> **What to work on**: Once the line containing "13: (301, 199)" is found in the entries below, reproduce it and every line after it, stopping at and including the line containing "21: (186, 172)"; reproduce nothing else, and keep each line exact.

> **Data provided**:
--- START ---
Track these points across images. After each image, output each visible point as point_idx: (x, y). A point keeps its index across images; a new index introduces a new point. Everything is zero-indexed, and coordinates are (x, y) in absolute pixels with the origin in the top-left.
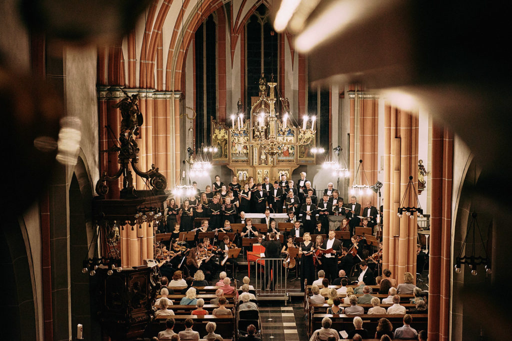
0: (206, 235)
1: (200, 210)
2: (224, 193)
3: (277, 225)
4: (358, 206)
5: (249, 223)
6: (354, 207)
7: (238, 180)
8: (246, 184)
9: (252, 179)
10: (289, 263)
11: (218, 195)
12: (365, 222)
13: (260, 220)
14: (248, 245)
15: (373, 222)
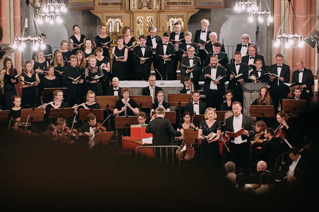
0: (59, 113)
1: (51, 77)
2: (88, 51)
3: (167, 97)
4: (286, 68)
5: (126, 95)
6: (279, 70)
7: (108, 33)
8: (120, 38)
9: (128, 30)
10: (185, 152)
11: (79, 54)
12: (298, 92)
13: (141, 90)
14: (124, 127)
15: (308, 91)
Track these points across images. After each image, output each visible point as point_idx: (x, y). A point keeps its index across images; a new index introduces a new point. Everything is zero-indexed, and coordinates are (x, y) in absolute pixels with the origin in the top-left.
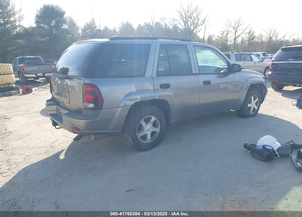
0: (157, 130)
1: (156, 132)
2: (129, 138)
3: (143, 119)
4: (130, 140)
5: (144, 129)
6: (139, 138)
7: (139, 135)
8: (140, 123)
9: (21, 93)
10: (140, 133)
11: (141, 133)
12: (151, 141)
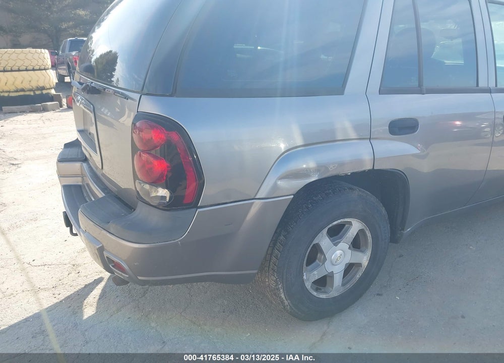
0: (364, 259)
1: (359, 265)
2: (278, 289)
3: (325, 231)
4: (283, 296)
5: (325, 259)
6: (308, 285)
7: (310, 276)
8: (315, 242)
9: (65, 106)
10: (313, 270)
11: (315, 272)
12: (342, 290)
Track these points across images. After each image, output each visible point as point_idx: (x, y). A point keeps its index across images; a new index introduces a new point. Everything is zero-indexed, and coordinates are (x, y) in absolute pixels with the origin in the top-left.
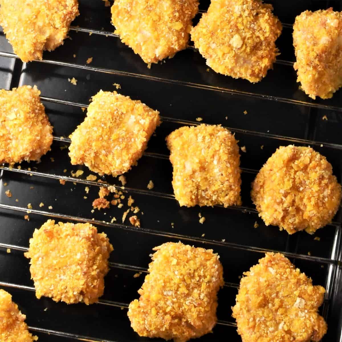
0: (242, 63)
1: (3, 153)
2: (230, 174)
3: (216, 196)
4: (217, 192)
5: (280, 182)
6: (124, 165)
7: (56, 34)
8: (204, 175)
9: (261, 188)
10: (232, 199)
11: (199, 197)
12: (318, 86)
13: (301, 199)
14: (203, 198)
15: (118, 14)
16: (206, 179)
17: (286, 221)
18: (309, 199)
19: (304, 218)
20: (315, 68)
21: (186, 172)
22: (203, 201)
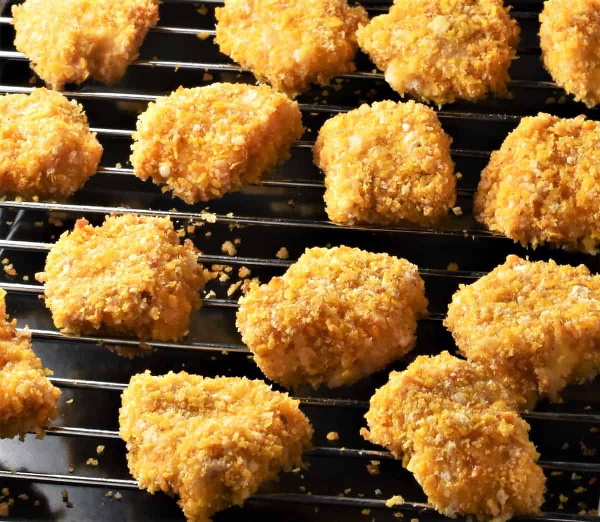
0: (450, 50)
1: (7, 158)
2: (433, 143)
3: (409, 184)
4: (410, 177)
5: (528, 152)
6: (233, 140)
7: (117, 35)
8: (385, 150)
9: (493, 183)
10: (439, 188)
11: (376, 190)
12: (589, 67)
13: (571, 174)
14: (383, 192)
15: (228, 22)
16: (389, 156)
17: (543, 211)
18: (587, 169)
19: (578, 205)
20: (582, 29)
21: (351, 149)
22: (384, 199)
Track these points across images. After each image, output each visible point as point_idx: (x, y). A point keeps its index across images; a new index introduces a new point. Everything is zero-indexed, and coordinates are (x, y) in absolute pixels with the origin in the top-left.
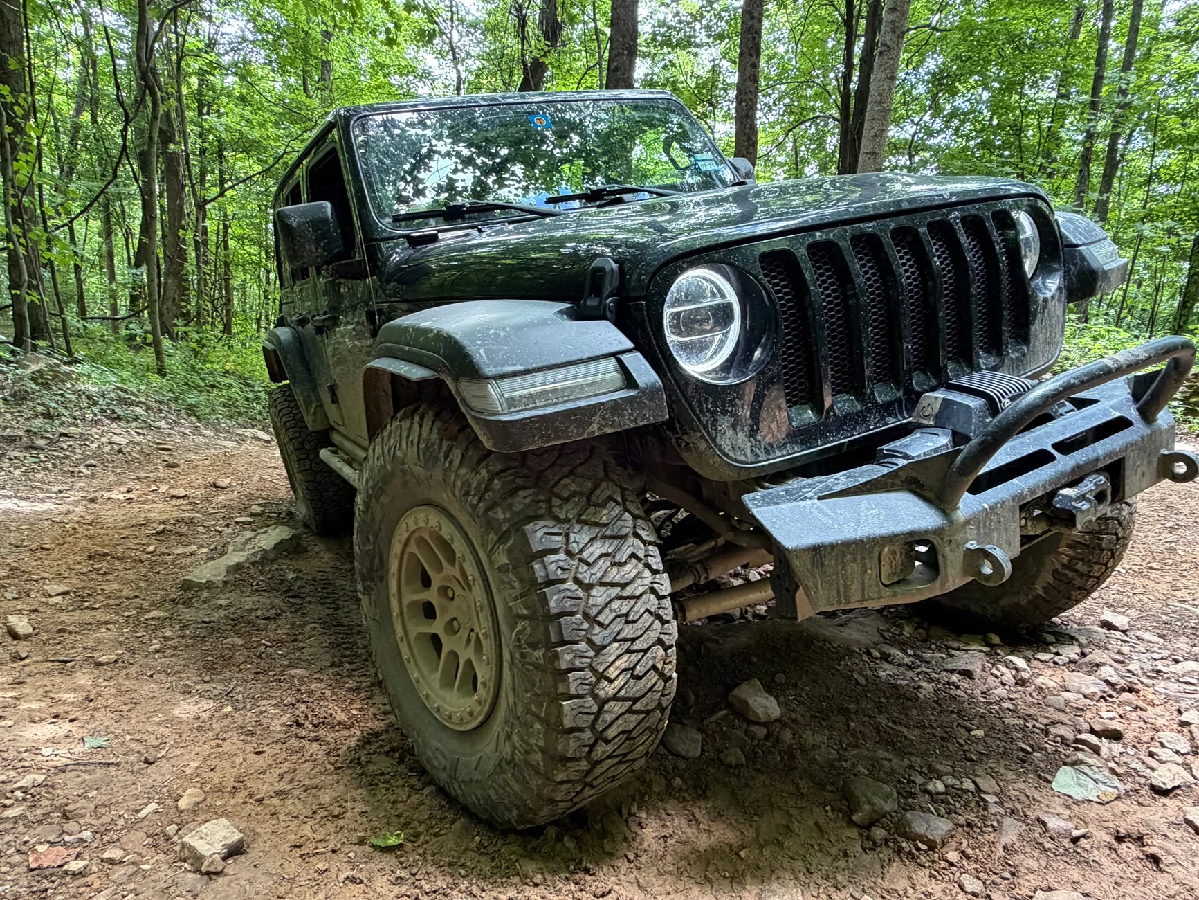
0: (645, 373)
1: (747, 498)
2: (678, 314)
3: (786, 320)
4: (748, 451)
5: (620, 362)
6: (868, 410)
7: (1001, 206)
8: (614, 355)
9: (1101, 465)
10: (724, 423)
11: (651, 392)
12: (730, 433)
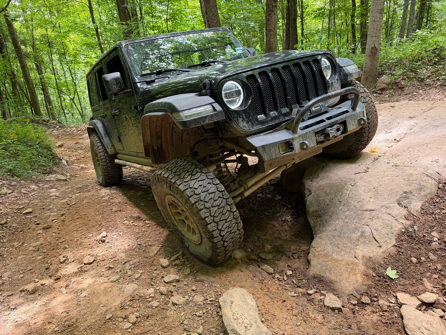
0: (218, 108)
1: (247, 138)
2: (226, 93)
3: (254, 93)
4: (247, 127)
5: (212, 105)
6: (280, 115)
7: (315, 57)
8: (210, 104)
9: (338, 122)
10: (240, 120)
11: (220, 112)
12: (242, 122)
--- END ---
> **Response area**:
13: (301, 199)
14: (203, 198)
15: (118, 14)
16: (206, 179)
17: (286, 221)
18: (309, 199)
19: (304, 218)
20: (315, 68)
21: (186, 172)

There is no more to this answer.